### Problem to solve
Reproduce every record exactly as given.

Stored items
◇ ◇ ◇ ◇ ◇ ◇ ◇

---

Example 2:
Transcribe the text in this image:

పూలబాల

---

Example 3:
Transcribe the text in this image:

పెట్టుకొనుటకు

◇ ◇ ◇ ◇ ◇ ◇ ◇

### Response to this exercise
---

Example 2:
Transcribe the text in this image:

పూలబాల

---

Example 3:
Transcribe the text in this image:

పెట్టుకొనుటకు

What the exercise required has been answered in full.